Identitti is the first novel by Mithu Sanyal. There is no English translation (yet).
Finished on: 8.3.2023
Nivedita studies postcolonial theory in Düsseldorf with Professor Saraswati. The classes have been eye-opening for her, prompting her to reflect her own difficult relationship with her German-Polish-Indian ancestry in Germany, bein both a PoC and never feeling like she is Indian enough. She is writing a lot about this on her blog and social media accounts under the name Identitti. But then the unthinkable is revealed: Saraswati isn’t actually Indian like she said. She is white, and has been pretending for years and years. As some of her colleagues start to protest their professor, Nivedita starts to spiral, trying to figure out what this means for and to her – and why Saraswati did it in the first place.
Identitti is a political novel, and the emphasis might be more on the politics part than on the novel part. I found it interesting and engaging, but also a tad dense. For a debut, it’s definitely promising, though.

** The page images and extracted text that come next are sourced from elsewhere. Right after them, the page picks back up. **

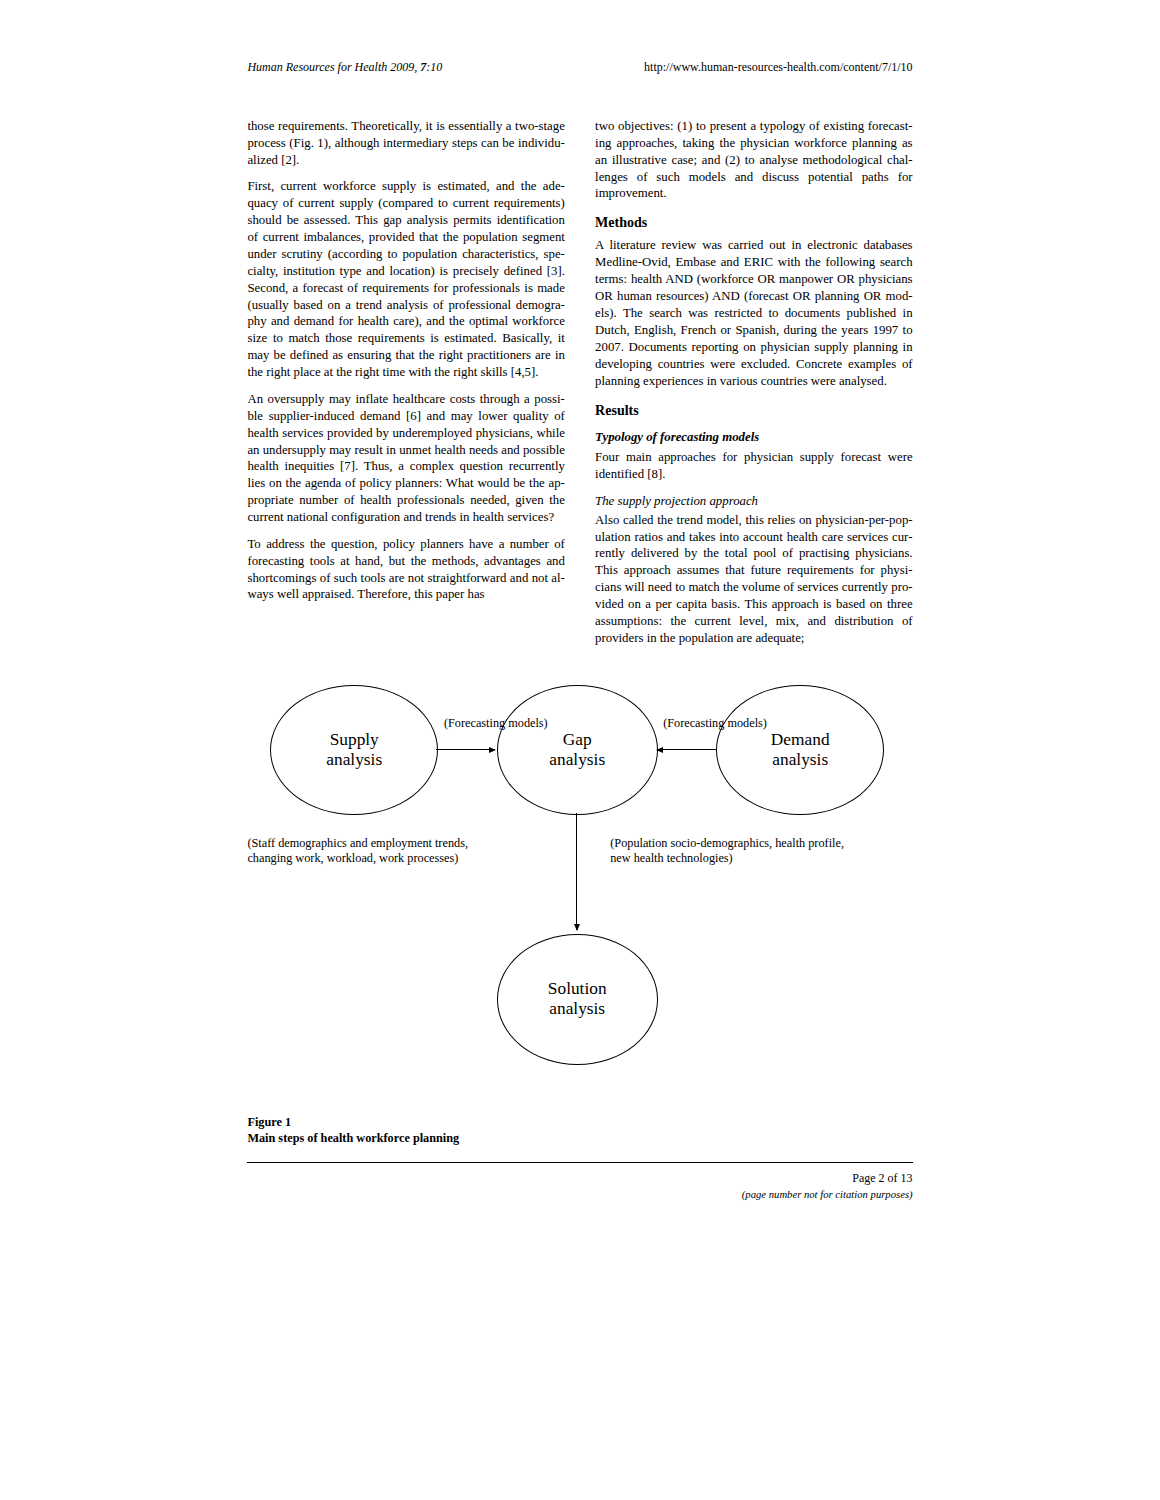Human Resources for Health 2009, 7:10
http://www.human-resources-health.com/content/7/1/10
those requirements. Theoretically, it is essentially a two-stage process (Fig. 1), although intermediary steps can be individualized [2].
First, current workforce supply is estimated, and the adequacy of current supply (compared to current requirements) should be assessed. This gap analysis permits identification of current imbalances, provided that the population segment under scrutiny (according to population characteristics, specialty, institution type and location) is precisely defined [3]. Second, a forecast of requirements for professionals is made (usually based on a trend analysis of professional demography and demand for health care), and the optimal workforce size to match those requirements is estimated. Basically, it may be defined as ensuring that the right practitioners are in the right place at the right time with the right skills [4,5].
An oversupply may inflate healthcare costs through a possible supplier-induced demand [6] and may lower quality of health services provided by underemployed physicians, while an undersupply may result in unmet health needs and possible health inequities [7]. Thus, a complex question recurrently lies on the agenda of policy planners: What would be the appropriate number of health professionals needed, given the current national configuration and trends in health services?
To address the question, policy planners have a number of forecasting tools at hand, but the methods, advantages and shortcomings of such tools are not straightforward and not always well appraised. Therefore, this paper has
two objectives: (1) to present a typology of existing forecasting approaches, taking the physician workforce planning as an illustrative case; and (2) to analyse methodological challenges of such models and discuss potential paths for improvement.
Methods
A literature review was carried out in electronic databases Medline-Ovid, Embase and ERIC with the following search terms: health AND (workforce OR manpower OR physicians OR human resources) AND (forecast OR planning OR models). The search was restricted to documents published in Dutch, English, French or Spanish, during the years 1997 to 2007. Documents reporting on physician supply planning in developing countries were excluded. Concrete examples of planning experiences in various countries were analysed.
Results
Typology of forecasting models
Four main approaches for physician supply forecast were identified [8].
The supply projection approach
Also called the trend model, this relies on physician-per-population ratios and takes into account health care services currently delivered by the total pool of practising physicians. This approach assumes that future requirements for physicians will need to match the volume of services currently provided on a per capita basis. This approach is based on three assumptions: the current level, mix, and distribution of providers in the population are adequate;
Supply
analysis
Gap
analysis
Demand
analysis
Solution
analysis
(Forecasting models)
(Forecasting models)
(Staff demographics and employment trends,
changing work, workload, work processes)
(Population socio-demographics, health profile,
new health technologies)
Figure 1
Main steps of health workforce planning
Page 2 of 13
(page number not for citation purposes)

I have been trying to educate myself about racism for a while, and since I work at University, I knew I had to read Identitti. And as an educational resource it works really well – it is a very readable introduction to postcolonial theory and the discourses on racism that transports a lot of theoretical discussions through characters hashing things out instead of just summarizing theories.

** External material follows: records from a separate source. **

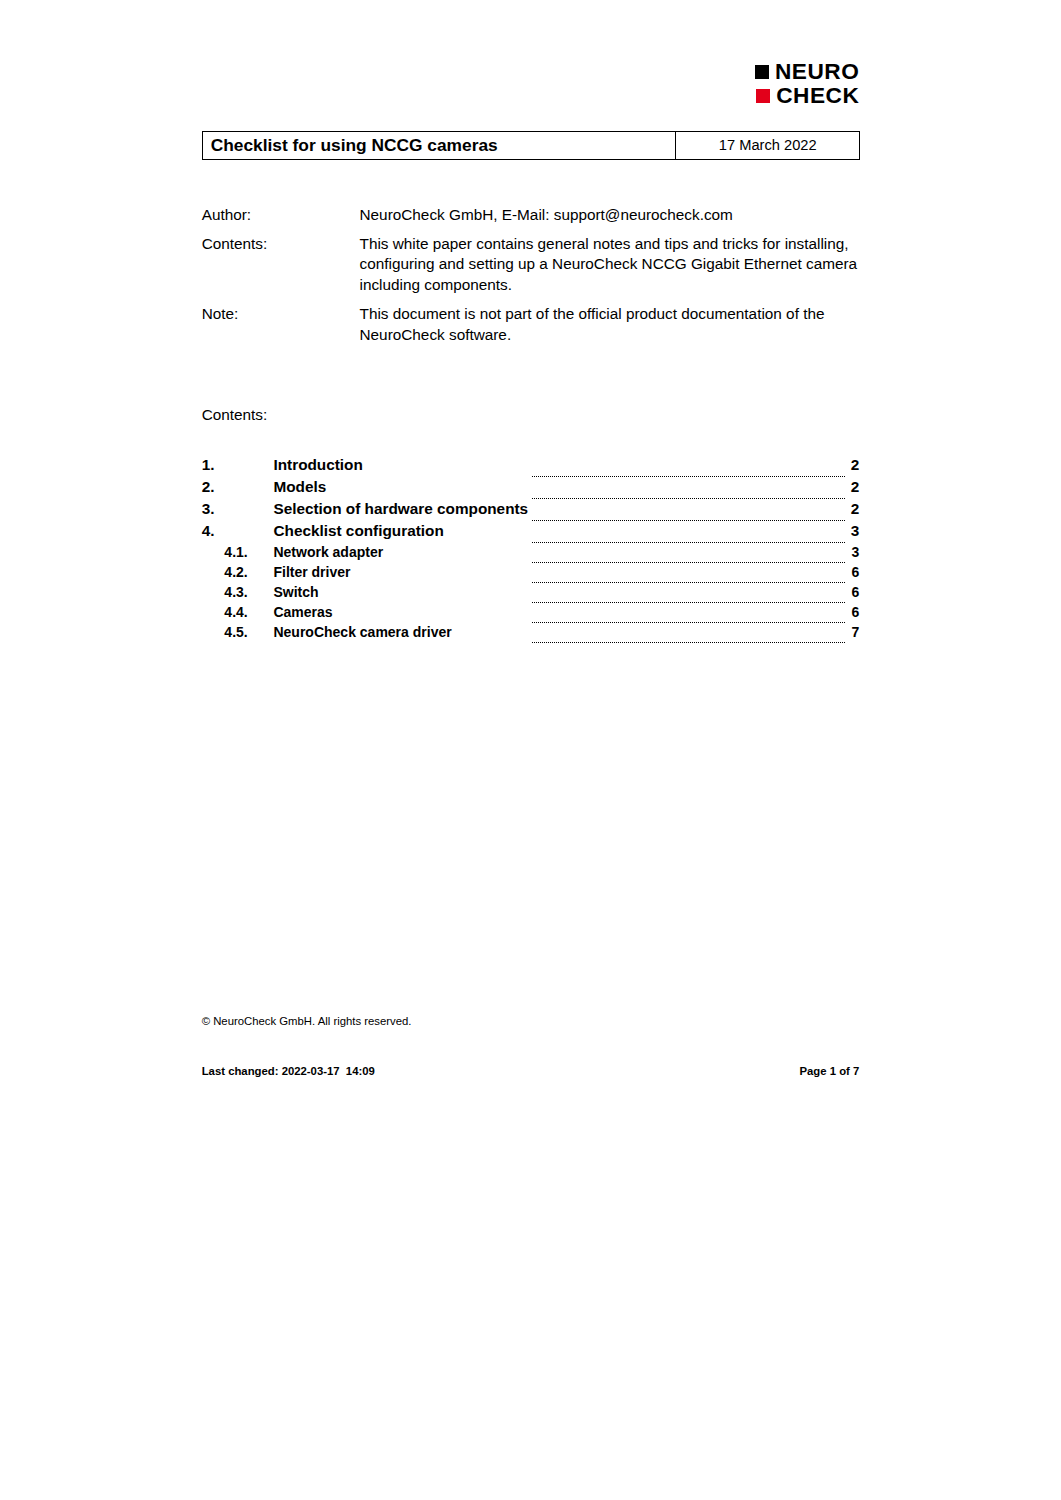NEURO
CHECK
Checklist for using NCCG cameras
17 March 2022
| Author: | NeuroCheck GmbH, E-Mail: support@neurocheck.com |
| Contents: | This white paper contains general notes and tips and tricks for installing, configuring and setting up a NeuroCheck NCCG Gigabit Ethernet camera including components. |
| Note: | This document is not part of the official product documentation of the NeuroCheck software. |
Contents:
| 1. | Introduction | | 2 |
| 2. | Models | | 2 |
| 3. | Selection of hardware components | | 2 |
| 4. | Checklist configuration | | 3 |
| 4.1. | Network adapter | | 3 |
| 4.2. | Filter driver | | 6 |
| 4.3. | Switch | | 6 |
| 4.4. | Cameras | | 6 |
| 4.5. | NeuroCheck camera driver | | 7 |
© NeuroCheck GmbH. All rights reserved.
Last changed: 2022-03-17 14:09
Page 1 of 7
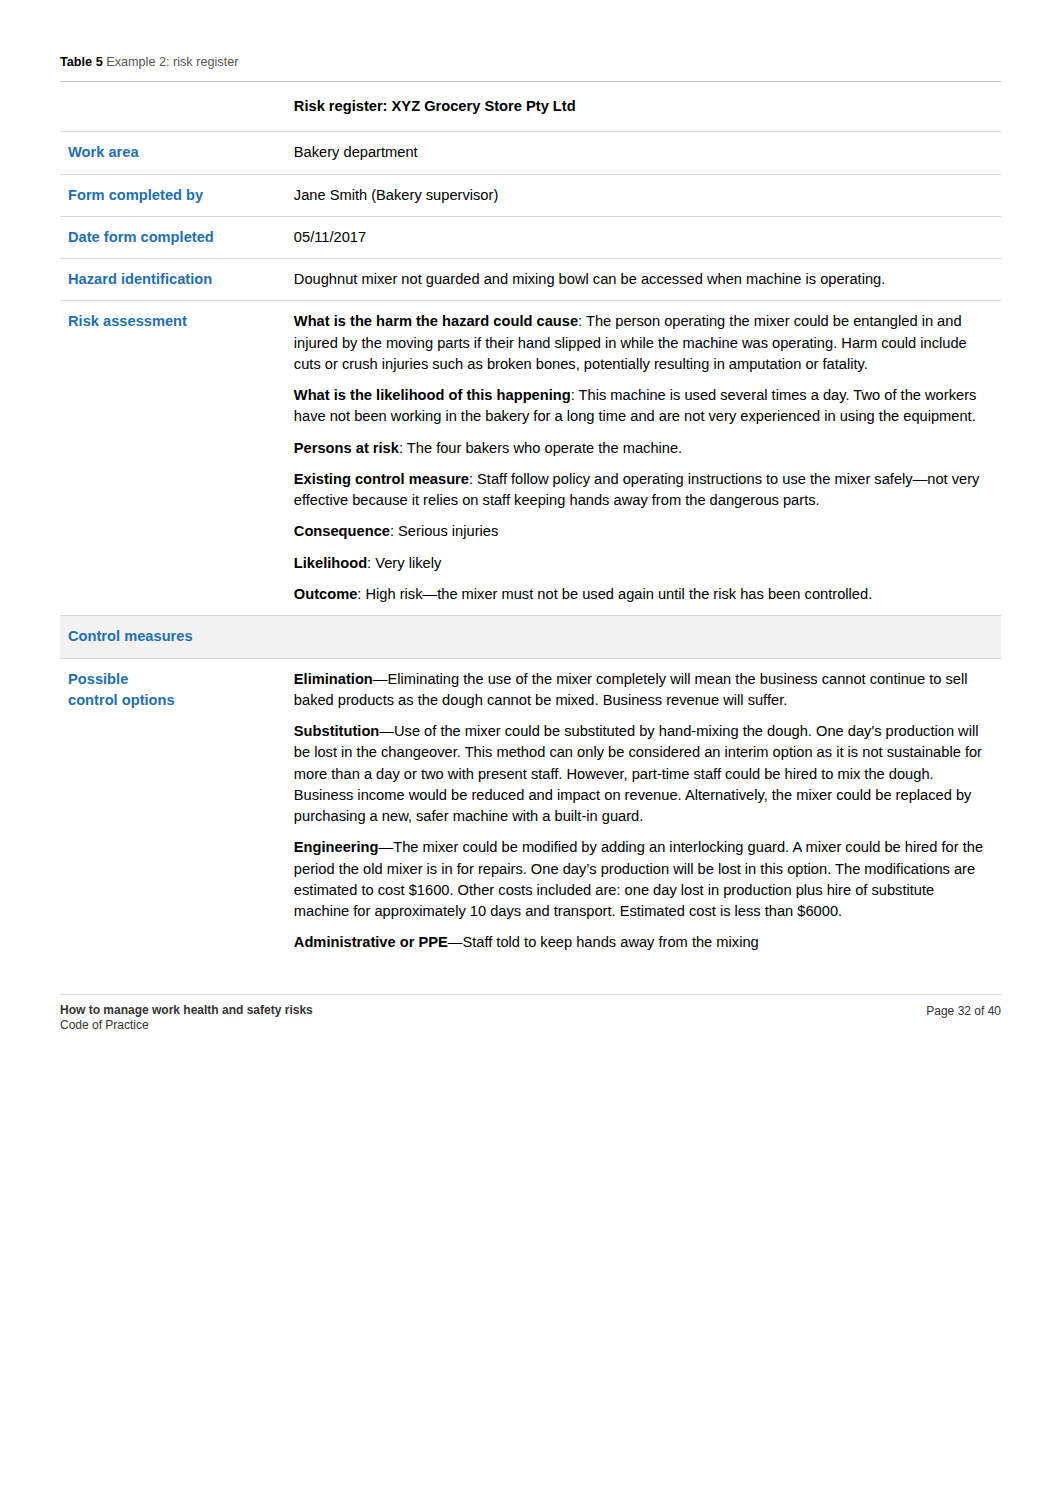Table 5 Example 2: risk register
| | Risk register: XYZ Grocery Store Pty Ltd |
| Work area | Bakery department |
| Form completed by | Jane Smith (Bakery supervisor) |
| Date form completed | 05/11/2017 |
| Hazard identification | Doughnut mixer not guarded and mixing bowl can be accessed when machine is operating. |
| Risk assessment | What is the harm the hazard could cause : The person operating the mixer could be entangled in and injured by the moving parts if their hand slipped in while the machine was operating. Harm could include cuts or crush injuries such as broken bones, potentially resulting in amputation or fatality. What is the likelihood of this happening : This machine is used several times a day. Two of the workers have not been working in the bakery for a long time and are not very experienced in using the equipment. Persons at risk : The four bakers who operate the machine. Existing control measure : Staff follow policy and operating instructions to use the mixer safely—not very effective because it relies on staff keeping hands away from the dangerous parts. Consequence : Serious injuries Likelihood : Very likely Outcome : High risk—the mixer must not be used again until the risk has been controlled. |
| Control measures | |
| Possible control options | Elimination —Eliminating the use of the mixer completely will mean the business cannot continue to sell baked products as the dough cannot be mixed. Business revenue will suffer. Substitution —Use of the mixer could be substituted by hand-mixing the dough. One day's production will be lost in the changeover. This method can only be considered an interim option as it is not sustainable for more than a day or two with present staff. However, part-time staff could be hired to mix the dough. Business income would be reduced and impact on revenue. Alternatively, the mixer could be replaced by purchasing a new, safer machine with a built-in guard. Engineering —The mixer could be modified by adding an interlocking guard. A mixer could be hired for the period the old mixer is in for repairs. One day’s production will be lost in this option. The modifications are estimated to cost $1600. Other costs included are: one day lost in production plus hire of substitute machine for approximately 10 days and transport. Estimated cost is less than $6000. Administrative or PPE —Staff told to keep hands away from the mixing |
How to manage work health and safety risks
Code of Practice
Page 32 of 40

She adds social media posts to that – both Identitti’s own blog posts and tweets, but Sanyal also asked basically the who is who of German (anti-racist) twitter to comment on the “Saraswati Incident” as if it was real, trying to capture the various positions in a heterogenous tweet. This strategy works pretty well for the book and manages to get a bit of fresh air in the otherwise rather dense text.
What didn’t work so well for me was the “literature” part of the novel. The characters felt a little flat, and that includes Nivedita who is the actual narrator of the story. But the ending was the real problem for me: it felt a lot like Sanyal had painted herself and her story into a corner. With Kali’s rather sudden actual appearance, it’s a literal deus ex machina to break out of the impasse. It just didn’t work for me.

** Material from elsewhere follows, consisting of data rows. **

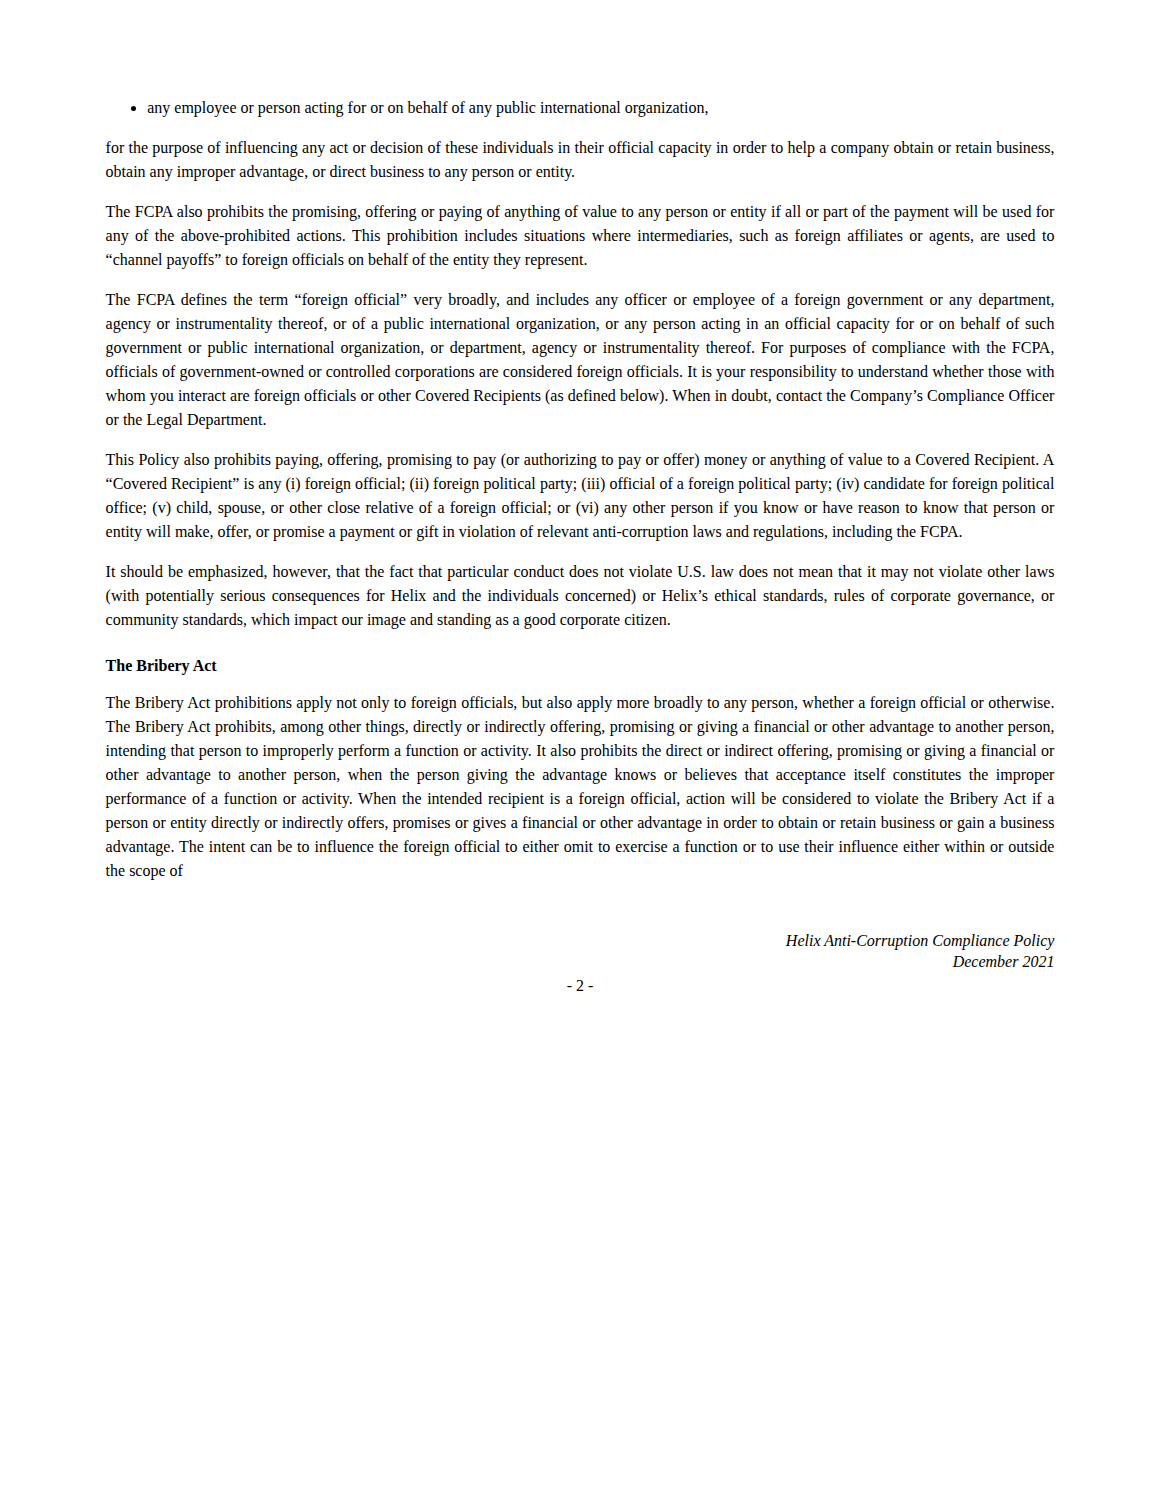any employee or person acting for or on behalf of any public international organization,
for the purpose of influencing any act or decision of these individuals in their official capacity in order to help a company obtain or retain business, obtain any improper advantage, or direct business to any person or entity.
The FCPA also prohibits the promising, offering or paying of anything of value to any person or entity if all or part of the payment will be used for any of the above-prohibited actions. This prohibition includes situations where intermediaries, such as foreign affiliates or agents, are used to “channel payoffs” to foreign officials on behalf of the entity they represent.
The FCPA defines the term “foreign official” very broadly, and includes any officer or employee of a foreign government or any department, agency or instrumentality thereof, or of a public international organization, or any person acting in an official capacity for or on behalf of such government or public international organization, or department, agency or instrumentality thereof. For purposes of compliance with the FCPA, officials of government-owned or controlled corporations are considered foreign officials. It is your responsibility to understand whether those with whom you interact are foreign officials or other Covered Recipients (as defined below). When in doubt, contact the Company’s Compliance Officer or the Legal Department.
This Policy also prohibits paying, offering, promising to pay (or authorizing to pay or offer) money or anything of value to a Covered Recipient. A “Covered Recipient” is any (i) foreign official; (ii) foreign political party; (iii) official of a foreign political party; (iv) candidate for foreign political office; (v) child, spouse, or other close relative of a foreign official; or (vi) any other person if you know or have reason to know that person or entity will make, offer, or promise a payment or gift in violation of relevant anti-corruption laws and regulations, including the FCPA.
It should be emphasized, however, that the fact that particular conduct does not violate U.S. law does not mean that it may not violate other laws (with potentially serious consequences for Helix and the individuals concerned) or Helix’s ethical standards, rules of corporate governance, or community standards, which impact our image and standing as a good corporate citizen.
The Bribery Act
The Bribery Act prohibitions apply not only to foreign officials, but also apply more broadly to any person, whether a foreign official or otherwise. The Bribery Act prohibits, among other things, directly or indirectly offering, promising or giving a financial or other advantage to another person, intending that person to improperly perform a function or activity. It also prohibits the direct or indirect offering, promising or giving a financial or other advantage to another person, when the person giving the advantage knows or believes that acceptance itself constitutes the improper performance of a function or activity. When the intended recipient is a foreign official, action will be considered to violate the Bribery Act if a person or entity directly or indirectly offers, promises or gives a financial or other advantage in order to obtain or retain business or gain a business advantage. The intent can be to influence the foreign official to either omit to exercise a function or to use their influence either within or outside the scope of
Helix Anti-Corruption Compliance Policy
December 2021
- 2 -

I’m a little more conflicted about the inclusion of the Hanau shootings. Narratively, they came out of nowhere, but that’s just how shootings and terror attacks tend to come. Combined with Kali, it too felt a little like taking the easy way out, narratively speaking. But it is such an incisive event that I can hardly imagine it not being included in a book on racism in Germany.
Ultimately, I struggled most with how easily Saraswati/Sarah Vera got off in the end, though. I’m not arguing to shun people forever after they made hurtful decisions, but I would like for them to at least acknowledge and work through the pain they caused. Without that, any kind of rehabilitation is performative only. That Saraswati always has a powerful argument in her pocket that other characters can’t seem to counter, is also difficult. It definitely adds complexity, but a good argument doesn’t make somebody right necessarily. This gets lost in the course of the book, I thought.
That being said, it is a thought-provoking book that includes a crash course in a topic I am very interested in. I enjoyed it, even though I can’t say that it wasn’t work or that I devoured it. But not every book needs to be a page-turner, and Identitti definitely has a lot to offer.
Summarizing: definitely worth reading.